3/23/23 Propublica: How Cigna Saves Millions by Having Its Doctors Reject Claims Without Reading Them

A few excerpts:

  • Cigna, one of the country’s largest insurers…has built a system that allows its doctors to instantly reject a claim on medical grounds without opening the patient file, leaving people with unexpected bills…Over a period of two months last year, Cigna doctors denied over 300,000 requests for payments using this method, spending an average of 1.2 seconds on each case, the documents show. 
  • Before health insurers reject claims for medical reasons, company doctors must review them, according to insurance laws and regulations in many states…This process helps avoid unfair denials…Cigna adopted its review system more than a decade ago, but insurance executives say similar systems have existed in various forms throughout the industry…At UnitedHealthcare….built a similar system to let its doctors quickly deny claims in bulk.
  • Cigna eventually designated the list “PXDX” — corporate shorthand for procedure-to-diagnosis. The list saved money in two ways. It allowed Cigna to begin turning down claims that it had once paid. And it made it cheaper to turn down claims, because the company’s doctors never had to open a file or conduct any in-depth review.

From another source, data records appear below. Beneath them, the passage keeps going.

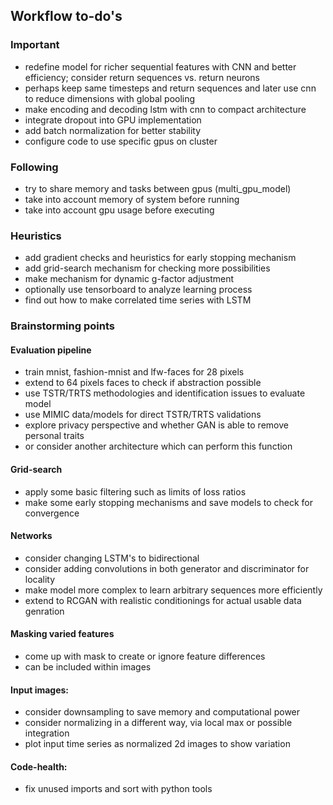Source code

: ## Workflow to-do's

### Important
* redefine model for richer sequential features with CNN and better efficiency; consider return sequences vs. return neurons
* perhaps keep same timesteps and return sequences and later use cnn to reduce dimensions with global pooling
* make encoding and decoding lstm with cnn to compact architecture
* integrate dropout into GPU implementation
* add batch normalization for better stability
* configure code to use specific gpus on cluster

### Following
* try to share memory and tasks between gpus (multi\_gpu\_model)
* take into account memory of system before running
* take into account gpu usage before executing

### Heuristics
* add gradient checks and heuristics for early stopping mechanism
* add grid-search mechanism for checking more possibilities
* make mechanism for dynamic g-factor adjustment
* optionally use tensorboard to analyze learning process
* find out how to make correlated time series with LSTM

### Brainstorming points

#### Evaluation pipeline
* train mnist, fashion-mnist and lfw-faces for 28 pixels
* extend to 64 pixels faces to check if abstraction possible
* use TSTR/TRTS methodologies and identification issues to evaluate model
* use MIMIC data/models for direct TSTR/TRTS validations
* explore privacy perspective and whether GAN is able to remove personal traits
* or consider another architecture which can perform this function

#### Grid-search
* apply some basic filtering such as limits of loss ratios
* make some early stopping mechanisms and save models to check for convergence

#### Networks
* consider changing LSTM's to bidirectional
* consider adding convolutions in both generator and discriminator for locality
* make model more complex to learn arbitrary sequences more efficiently
* extend to RCGAN with realistic conditionings for actual usable data genration

#### Masking varied features
* come up with mask to create or ignore feature differences
* can be included within images

#### Input images:
* consider downsampling to save memory and computational power
* consider normalizing in a different way, via local max or possible integration
* plot input time series as normalized 2d images to show variation

#### Code-health:
* fix unused imports and sort with python tools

They simply denied the claims in bulk with an electronic signature.
  • Cigna knows that many patients will pay such bills rather than deal with the hassle of appealing a rejection [for lower cost denials]…In one corporate document, Cigna estimated that only 5% of people would appeal a denial resulting from a PXDX review.

My take: It is a hassle to appeal denials. It is not surprising to me to hear about this reporting; it confirms the fact that insurance companies are focused primarily on cost and not patient care.